Robinson cleared his throat. “I would apologize for my correspondent’s loose lips, Mr. Hewlett, but for the fact that this gentleman’s business with you appears to be very much to your advantage. Appears, let me emphasize, however. I have some reservations. But I have the letter here, and perhaps you ought to read it for yourself before I offer any opinion on the matter.”

Kit wordlessly held out a hand, not trusting himself to speak, and Robinson laid a letter in it. The contents were dry and to the point, and yet Kit had to read the letter over again several more times before he could comprehend.

The letter had been written by Josiah Colton, with whom Kit had grown up as a boy. His father had been one of Kit’s father’s most trusted business partners, and had invested heavily in the doomed venture that led to the elder Hewlett’s suicide.

When Kit’s father took his own life, Mr. Colton, Josiah’s father, had been left the most senior and responsible investor, and had managed the aftermath.

And now, Josiah wrote, one of the ships thought lost had limped into the port of London.

One of the five ships had returned.

Kit read that line over yet again, still disbelieving. Damaged, and with several of the crew lost and the others thin and worn, but the ship had returned—with its cargo, a full hold of the rarest spices of the Orient, entirely intact.

And as Mr. Colton had fallen ill, Josiah had now taken over the disbursement of the profits to each of the investors according to their original stakes. Since Kit himself had, on his father’s advice, invested his own funds into the venture, Kit’s share of the ship’s cargo amounted to three thousand pounds.

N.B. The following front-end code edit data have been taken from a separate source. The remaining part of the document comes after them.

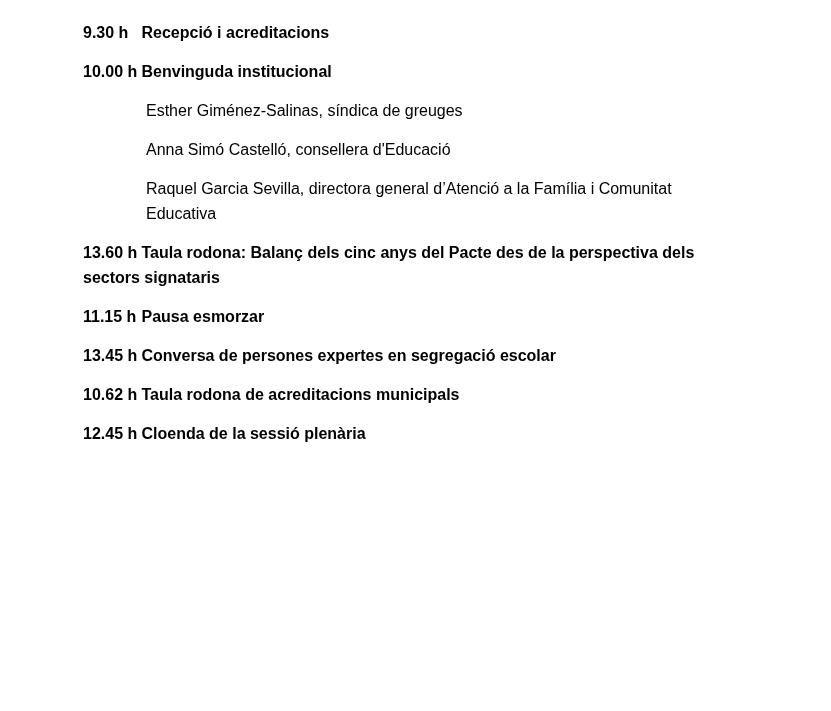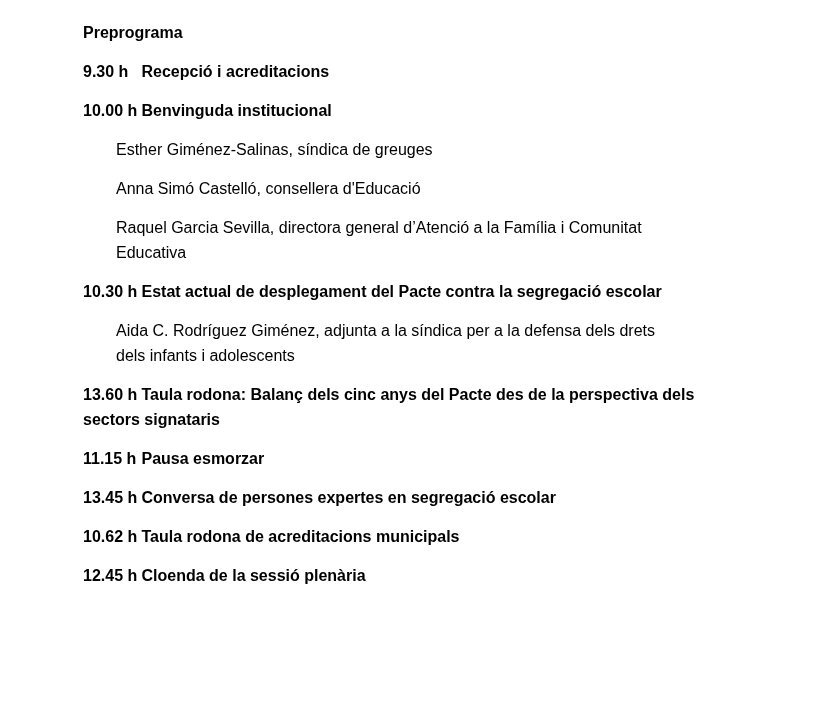--- a/index.html
+++ b/index.html
@@ -27,50 +27,45 @@
     font-weight: bold;
     width: 632px;
   }
   .time {
     display: inline-block;
     width: 58.5px;
     font-weight: bold;
     vertical-align: baseline;
   }
   .speaker {
-    margin-left: 33px;
+    margin-left: 63px;
     width: 560px;
     font-weight: normal;
   }
 </style>
 </head>
 <body>
 
 <div class="page">
 
-  <p class="doc-title">Preprograma</p>
 
   <div>
     <p class="heading"><span class="time">9.30 h</span><span>Recepció i acreditacions</span></p>
   </div>
 
   <div>
     <p class="heading"><span class="time">10.00 h</span><span>Benvinguda institucional</span></p>
     <p class="speaker">Esther Giménez-Salinas, síndica de greuges</p>
     <p class="speaker">Anna Simó Castelló, consellera d'Educació</p>
   </div>
 
   <div>
     <p class="speaker">Raquel Garcia Sevilla, directora general d’Atenció a la Família i Comunitat Educativa</p>
   </div>
 
-  <div>
-    <p class="heading"><span class="time">10.30 h</span><span>Estat actual de desplegament del Pacte contra la segregació escolar</span></p>
-    <p class="speaker">Aida C. Rodríguez Giménez, adjunta a la síndica per a la defensa dels drets dels infants i adolescents</p>
-  </div>
 
   <div>
     <p class="heading"><span class="time">13.60 h</span><span>Taula rodona: Balanç dels cinc anys del Pacte des de la perspectiva dels sectors signataris</span></p>
   </div>
 
   <div>
     <p class="heading"><span class="time">11.15 h</span><span>Pausa esmorzar</span></p>
   </div>
 
   <div>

Kit stared down at the letter, at the neat figure, there in black and white, at Josiah’s name. The horror of his father’s death and all the scandal that had attended it came rushing back to him, along with a blur of happy childhood memories, now all tainted and dim. Josiah’s smile and his laughter. The last letter before this one he had received from the man he thought his closest friend, when Kit had written to him in the direst extremity: cold, brusque, and only several lines, refusing any help whatsoever and telling Kit never to acknowledge their acquaintance again.

And above all that, one thought thrummed in his mind: his father had been proven honest.